Friday, June 15, 2007

The Value of Being "Numerate"


the capacity for quantitative thought and expression

I was listening to an EconTalk podcast on my way to school today with Russ Roberts interviewing Dan Pink, author of A Whole New Mind. During the podcast, Pink said that he thinks it is critical for people to be both literate and numerate if they wanted to succeed in today's economy. This got me thinking and I couldn't agree more.

When I was living in Orlando, I used to teach math at Valencia Community College in Orlando. One of the questions I persistently got from my students was:

"Why do I need to know math?"

I think this chart succinctly answers this question. Compare the salaries of the fields that have significant quantitative orientation with those that do not.

While it is certainly true that it is possible to succeed in life without strong quantitative skills, they help stack the odds in your favor tremendously. What if you don't have strong math skills? My experience as both a teacher and a student is that nearly anyone is able to develop signifcant abilities in most areas through persistent practice. (See my previous posts on "Is A Star Born or Made?" , "The Invisibility Factor of Getting Good", and "The Myth of Talent" for more on this.)

When I was teaching, I had a 50+ year-old woman as a student who was going to college for her first time. She had grown up being told that women were no good at math and was delighted to discover later in life that she really could learn and excel at quantitative thinking. As much as any student I've ever had, her enthusiasm and excitement made teaching a true joy. In her own words: "you really can teach an old dog new tricks!" Anytime I get discouraged about struggling through learning something new, I just need to remember her example to get inspired to plow through.

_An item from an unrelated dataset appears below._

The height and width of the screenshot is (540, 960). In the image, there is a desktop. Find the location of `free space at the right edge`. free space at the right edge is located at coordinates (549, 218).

I would strongly encourage anyone and everyone at any stage in life to build higher levels of numeracy. It makes life both more interesting and more fun and helps develop thinking skills that lead to higher paying jobs. For anyone interested in learning more about mathematical concepts from a layman's perspective, I highly recommend Ian Stewart's Concepts of Modern Mathematics. I am currently reading through it and it provides a concise, clearly communicated overview of many mathematical concepts in a manner accessible to nearly any dedicated reader who understands basic high-school-level algebra. I'd also recommend Mathematics: A Very Short Introduction by Timothy Gowers and Innumeracy by John Allen Paulos. I'd strongly encourage reading books like these to help build an intuitive grasp of what mathematics actually represents to help enhance your interest and understanding of mathematical concepts.

For anyone interested in studying math for economics, I've found nothing better than Alpha Chiang's Fundamental Methods of Mathematical Economics.

For those with highly developed quantitative skills, Dan Pink encouraged the necessity of developing strong communication skills and fostering creative thinking. For building these types of skills, I'd recommend Strunk and White's Elements of Style, Mortimer Adler's How to Read a Book, and Roger von Oech's A Whack on the Side of the Head. For economists, I'd also highly recommend Diedre McCloskey's Economical Writing. Dan Pink and Russ Roberts both praised Drawing on the Right Side of the Brain by Betty Edwards as a great place to start learning artistic skills. It is a book I hope to read soon.